TASK DIRECTIONS: Copy out every line of the listing in which "dotyczy" appears.

§

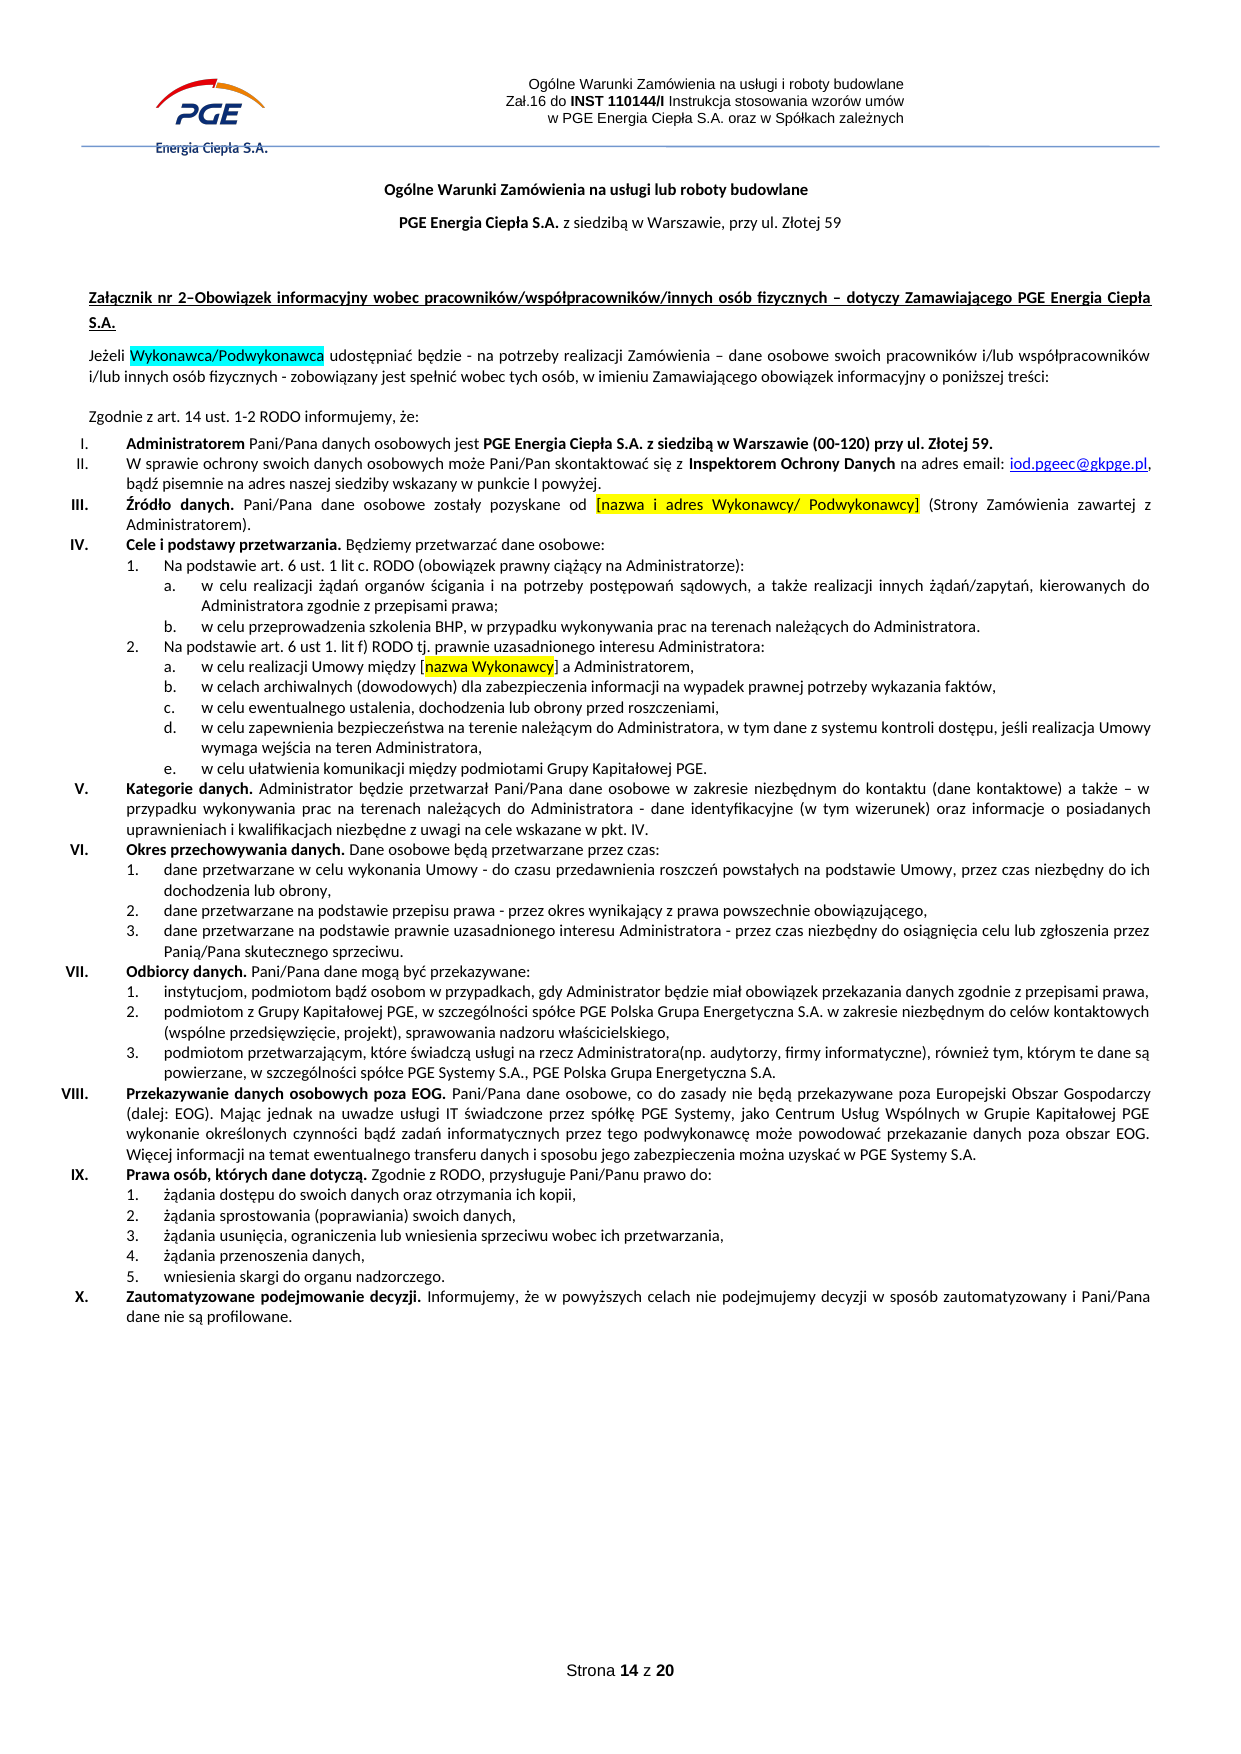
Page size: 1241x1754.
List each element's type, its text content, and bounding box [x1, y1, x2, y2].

list Przekazywanie danych osobowych poza EOG. Pani/Pana dane osobowe, co do zasady nie będą przekazywane poza Europejski Obszar Gospodarczy (dalej: EOG). Mając jednak na uwadze usługi IT świadczone przez spółkę PGE Systemy, jako Centrum Usług Wspólnych w Grupie Kapitałowej PGE wykonanie określonych czynności bądź zadań informatycznych przez tego podwykonawcę może powodować przekazanie danych poza obszar EOG. Więcej informacji na temat ewentualnego transferu danych i sposobu jego zabezpieczenia można uzyskać w PGE Systemy S.A. [89, 1083, 1152, 1164]
list Prawa osób, których dane dotyczą. Zgodnie z RODO, przysługuje Pani/Panu prawo do: [89, 1164, 1152, 1184]
text Zgodnie z art. 14 ust. 1-2 RODO informujemy, że: [89, 406, 1152, 427]
list Administratorem Pani/Pana danych osobowych jest PGE Energia Ciepła S.A. z siedzibą w Warszawie (00-120) przy ul. Złotej 59. [89, 433, 1152, 453]
list żądania usunięcia, ograniczenia lub wniesienia sprzeciwu wobec ich przetwarzania, [126, 1225, 1152, 1246]
list Okres przechowywania danych. Dane osobowe będą przetwarzane przez czas: [89, 839, 1152, 859]
list Kategorie danych. Administrator będzie przetwarzał Pani/Pana dane osobowe w zakresie niezbędnym do kontaktu (dane kontaktowe) a także – w przypadku wykonywania prac na terenach należących do Administratora - dane identyfikacyjne (w tym wizerunek) oraz informacje o posiadanych uprawnieniach i kwalifikacjach niezbędne z uwagi na cele wskazane w pkt. IV. [89, 778, 1152, 839]
list Odbiorcy danych. Pani/Pana dane mogą być przekazywane: [89, 961, 1152, 981]
list dane przetwarzane na podstawie przepisu prawa - przez okres wynikający z prawa powszechnie obowiązującego, [126, 900, 1152, 921]
list Zautomatyzowane podejmowanie decyzji. Informujemy, że w powyższych celach nie podejmujemy decyzji w sposób zautomatyzowany i Pani/Pana dane nie są profilowane. [89, 1286, 1152, 1327]
list w celach archiwalnych (dowodowych) dla zabezpieczenia informacji na wypadek prawnej potrzeby wykazania faktów, [164, 677, 1152, 697]
list Źródło danych. Pani/Pana dane osobowe zostały pozyskane od [nazwa i adres Wykonawcy/ Podwykonawcy] (Strony Zamówienia zawartej z Administratorem). [89, 494, 1152, 534]
list żądania dostępu do swoich danych oraz otrzymania ich kopii, [126, 1184, 1152, 1205]
list w celu realizacji Umowy między [nazwa Wykonawcy] a Administratorem, [554, 656, 1152, 677]
list Na podstawie art. 6 ust 1. lit f) RODO tj. prawnie uzasadnionego interesu Administratora: [126, 636, 1152, 656]
picture [130, 148, 291, 182]
list podmiotom z Grupy Kapitałowej PGE, w szczególności spółce PGE Polska Grupa Energetyczna S.A. w zakresie niezbędnym do celów kontaktowych (wspólne przedsięwzięcie, projekt), sprawowania nadzoru właścicielskiego, [126, 1002, 1152, 1042]
text Jeżeli Wykonawca/Podwykonawca udostępniać będzie - na potrzeby realizacji Zamówienia – dane osobowe swoich pracowników i/lub współpracowników i/lub innych osób fizycznych - zobowiązany jest spełnić wobec tych osób, w imieniu Zamawiającego obowiązek informacyjny o poniższej treści: [89, 346, 1152, 386]
text Załącznik nr 2–Obowiązek informacyjny wobec pracowników/współpracowników/innych osób fizycznych – dotyczy Zamawiającego PGE Energia Ciepła S.A. [89, 283, 1152, 305]
list Cele i podstawy przetwarzania. Będziemy przetwarzać dane osobowe: [89, 534, 1152, 555]
list W sprawie ochrony swoich danych osobowych może Pani/Pan skontaktować się z Inspektorem Ochrony Danych na adres email: iod.pgeec@gkpge.pl, bądź pisemnie na adres naszej siedziby wskazany w punkcie I powyżej. [89, 453, 1152, 494]
list dane przetwarzane w celu wykonania Umowy - do czasu przedawnienia roszczeń powstałych na podstawie Umowy, przez czas niezbędny do ich dochodzenia lub obrony, [126, 859, 1152, 900]
list dane przetwarzane na podstawie prawnie uzasadnionego interesu Administratora - przez czas niezbędny do osiągnięcia celu lub zgłoszenia przez Panią/Pana skutecznego sprzeciwu. [126, 921, 1152, 961]
list w celu zapewnienia bezpieczeństwa na terenie należącym do Administratora, w tym dane z systemu kontroli dostępu, jeśli realizacja Umowy wymaga wejścia na teren Administratora, [164, 717, 1152, 758]
list w celu realizacji żądań organów ścigania i na potrzeby postępowań sądowych, a także realizacji innych żądań/zapytań, kierowanych do Administratora zgodnie z przepisami prawa; [164, 575, 1152, 616]
text Załącznik nr 2–Obowiązek informacyjny wobec pracowników/współpracowników/innych osób fizycznych – dotyczy Zamawiającego PGE Energia Ciepła S.A. [89, 306, 1152, 333]
list w celu przeprowadzenia szkolenia BHP, w przypadku wykonywania prac na terenach należących do Administratora. [164, 616, 1152, 636]
list w celu realizacji Umowy między [nazwa Wykonawcy] a Administratorem, [164, 656, 425, 677]
list w celu ułatwienia komunikacji między podmiotami Grupy Kapitałowej PGE. [164, 758, 1152, 778]
list żądania przenoszenia danych, [126, 1246, 1152, 1266]
list Na podstawie art. 6 ust. 1 lit c. RODO (obowiązek prawny ciążący na Administratorze): [126, 555, 1152, 575]
list żądania sprostowania (poprawiania) swoich danych, [126, 1205, 1152, 1225]
list instytucjom, podmiotom bądź osobom w przypadkach, gdy Administrator będzie miał obowiązek przekazania danych zgodnie z przepisami prawa, [126, 981, 1152, 1002]
list podmiotom przetwarzającym, które świadczą usługi na rzecz Administratora(np. audytorzy, firmy informatyczne), również tym, którym te dane są powierzane, w szczególności spółce PGE Systemy S.A., PGE Polska Grupa Energetyczna S.A. [126, 1042, 1152, 1083]
list w celu ewentualnego ustalenia, dochodzenia lub obrony przed roszczeniami, [164, 697, 1152, 717]
picture [130, 59, 291, 145]
list wniesienia skargi do organu nadzorczego. [126, 1266, 1152, 1286]
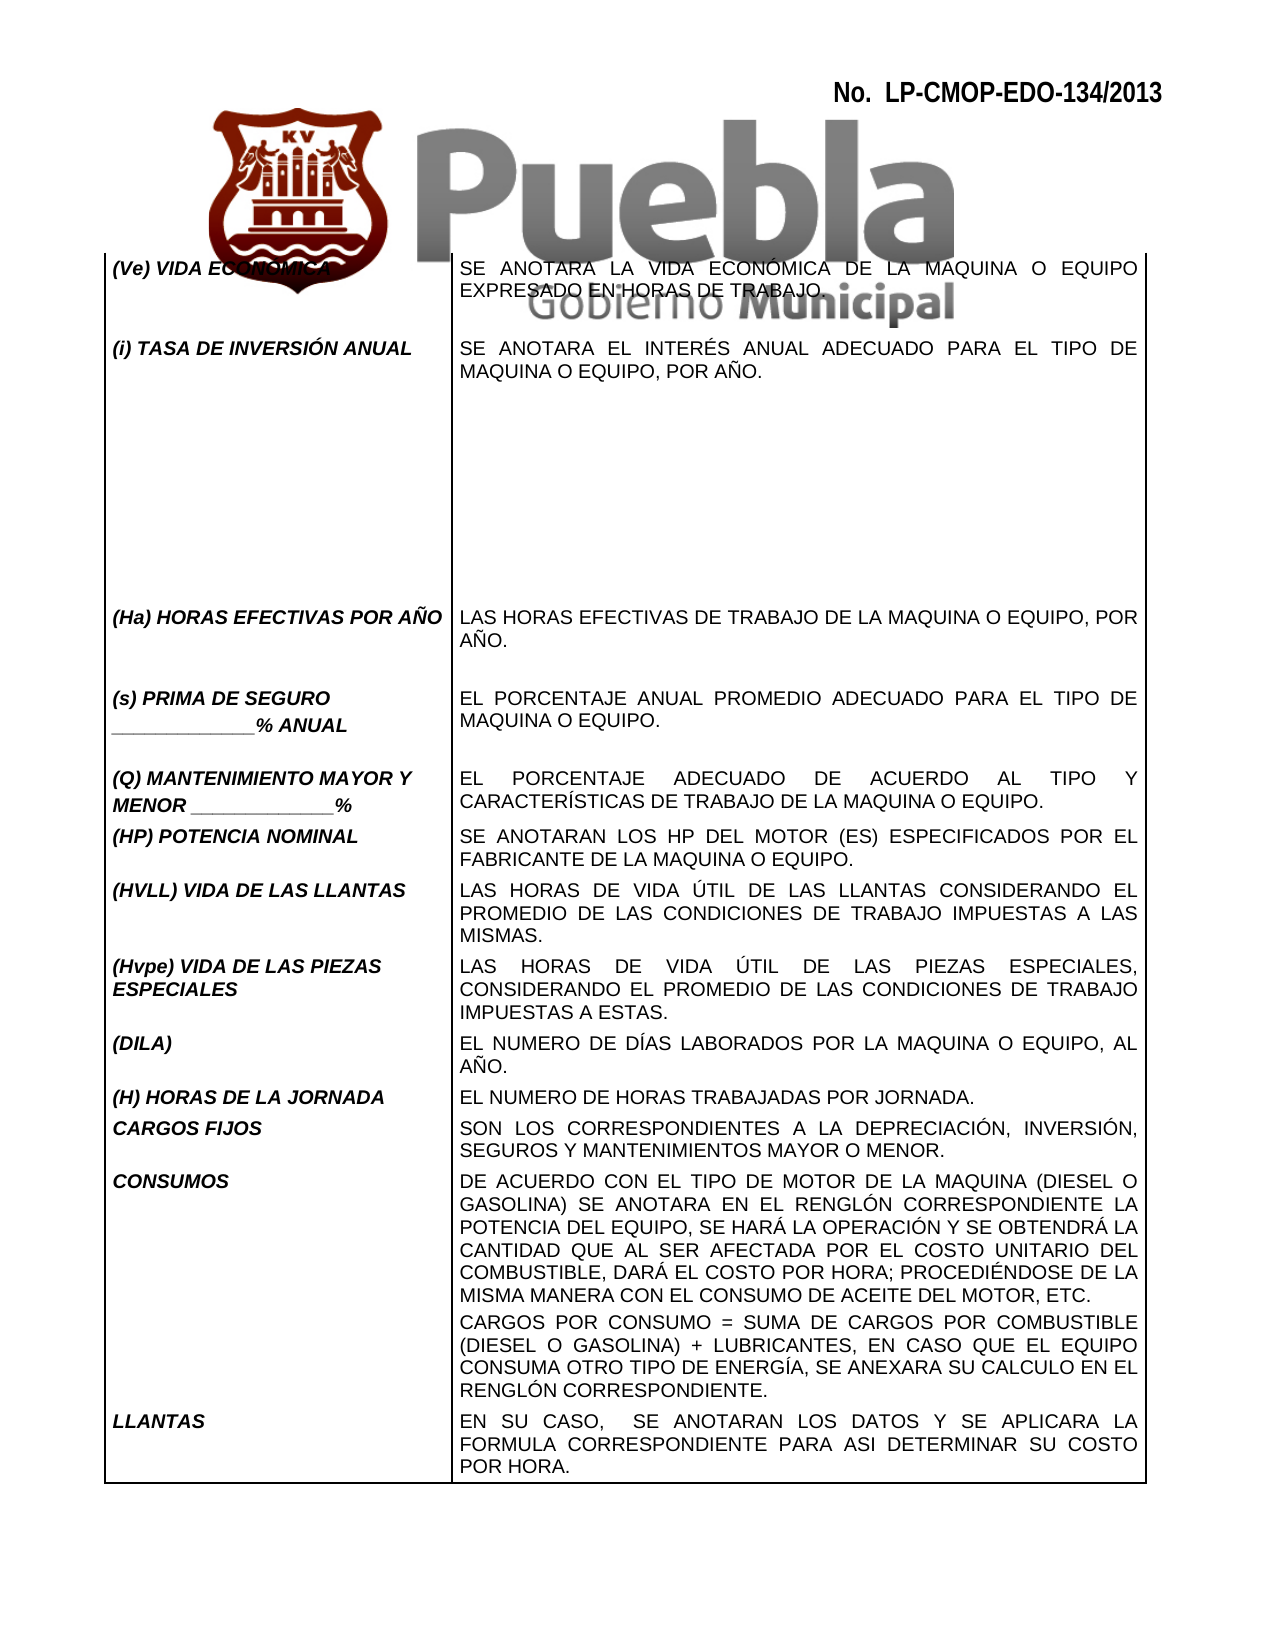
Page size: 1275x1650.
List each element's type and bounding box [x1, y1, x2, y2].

picture [208, 108, 954, 253]
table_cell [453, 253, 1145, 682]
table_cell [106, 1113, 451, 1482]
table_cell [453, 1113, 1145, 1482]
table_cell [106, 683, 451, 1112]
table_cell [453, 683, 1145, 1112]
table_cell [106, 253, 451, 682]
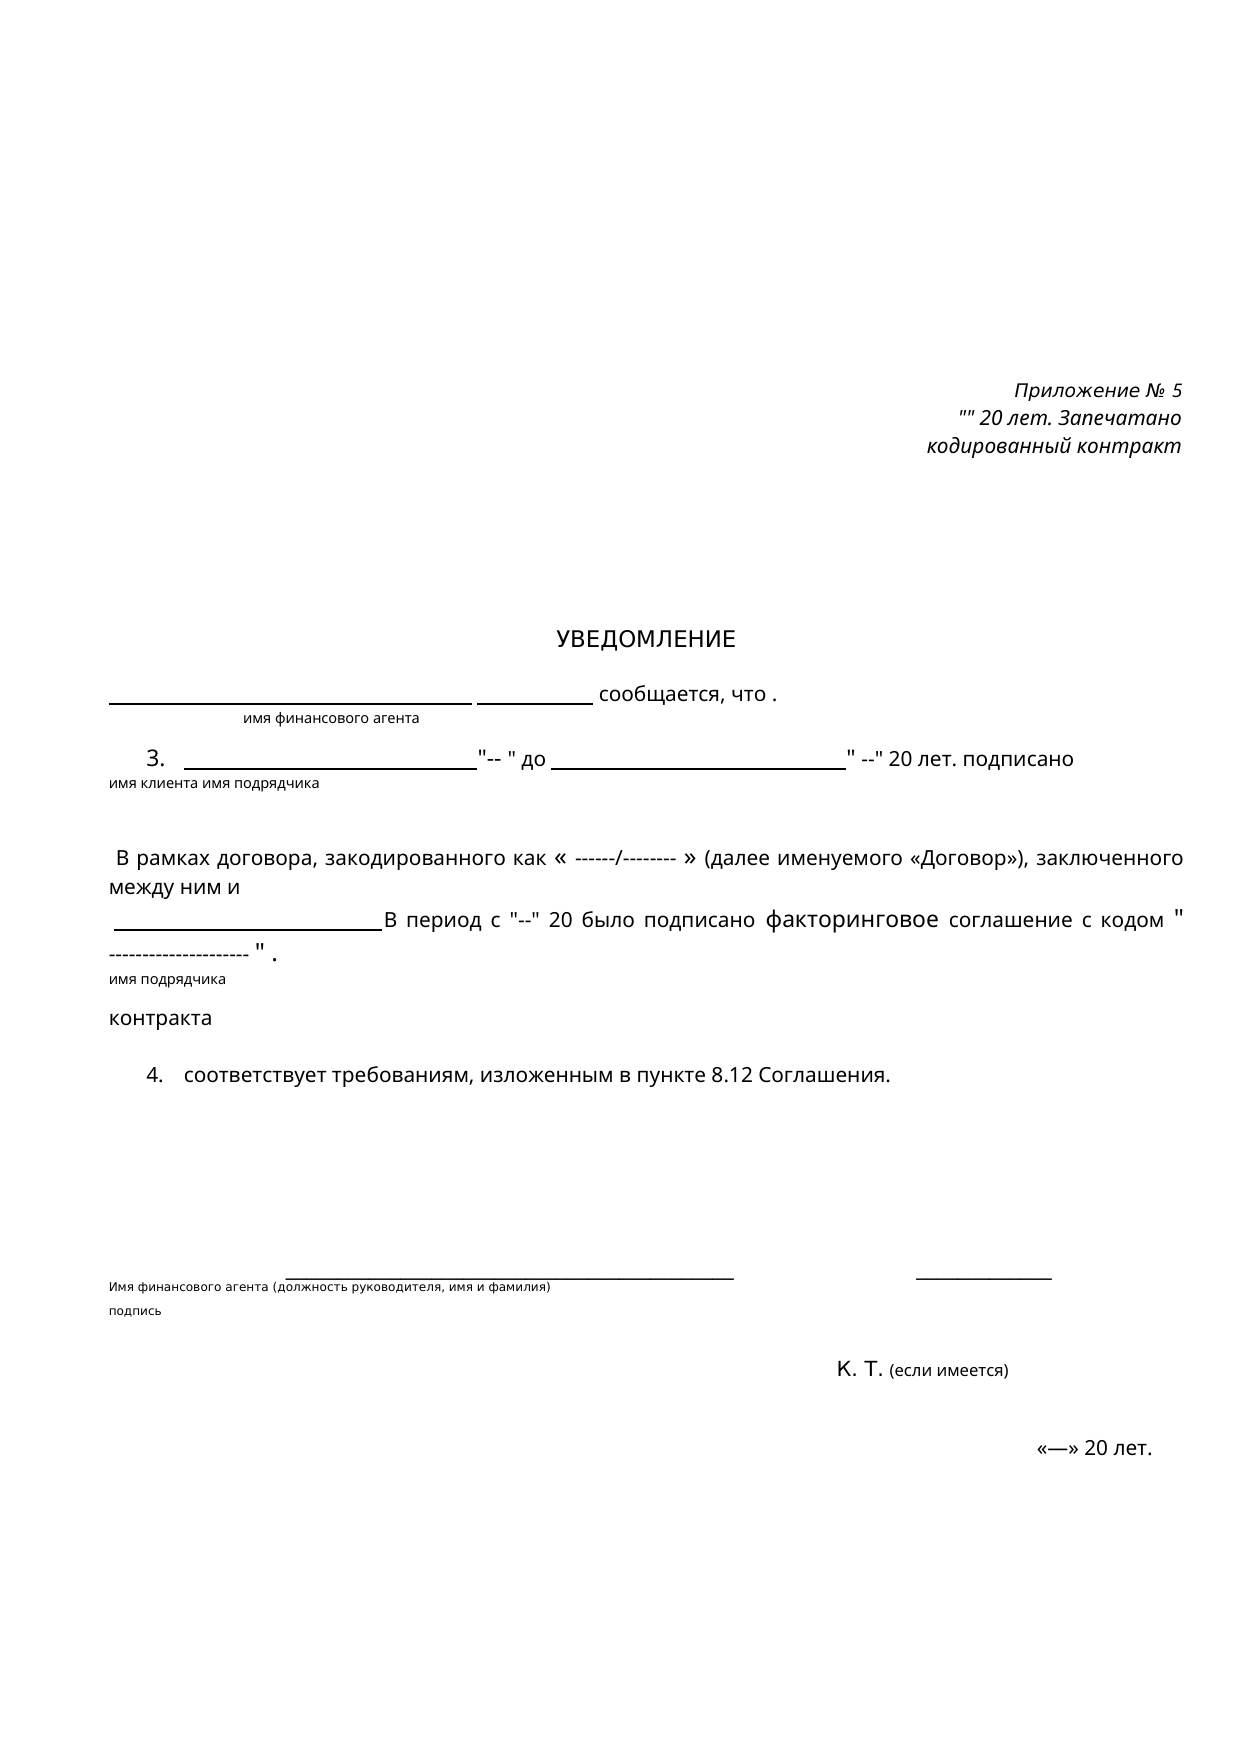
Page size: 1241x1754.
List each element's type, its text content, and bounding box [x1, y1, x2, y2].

table_header Приложение № 5 "" 20 лет. Запечатано кодированный контракт УВЕДОМЛЕНИЕ сообщается, что . имя финансового агента "-- " до " --" 20 лет. подписано имя клиента имя подрядчика В рамках договора, закодированного как « ------/-------- » (далее именуемого «Договор»), заключенного между ним и В период с "--" 20 было подписано факторинговое соглашение с кодом " --------------------- " . имя подрядчика контракта соответствует требованиям, изложенным в пункте 8.12 Соглашения. ___________________________________________ _____________ Имя финансового агента (должность руководителя, имя и фамилия) подпись К. Т. (если имеется) «—» 20 лет. [109, 109, 1184, 1663]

§

TASK RESPONSE:
text Załącznik nr 2–Obowiązek informacyjny wobec pracowników/współpracowników/innych osób fizycznych – dotyczy Zamawiającego PGE Energia Ciepła S.A. [89, 283, 1152, 305]
text Załącznik nr 2–Obowiązek informacyjny wobec pracowników/współpracowników/innych osób fizycznych – dotyczy Zamawiającego PGE Energia Ciepła S.A. [89, 306, 1152, 333]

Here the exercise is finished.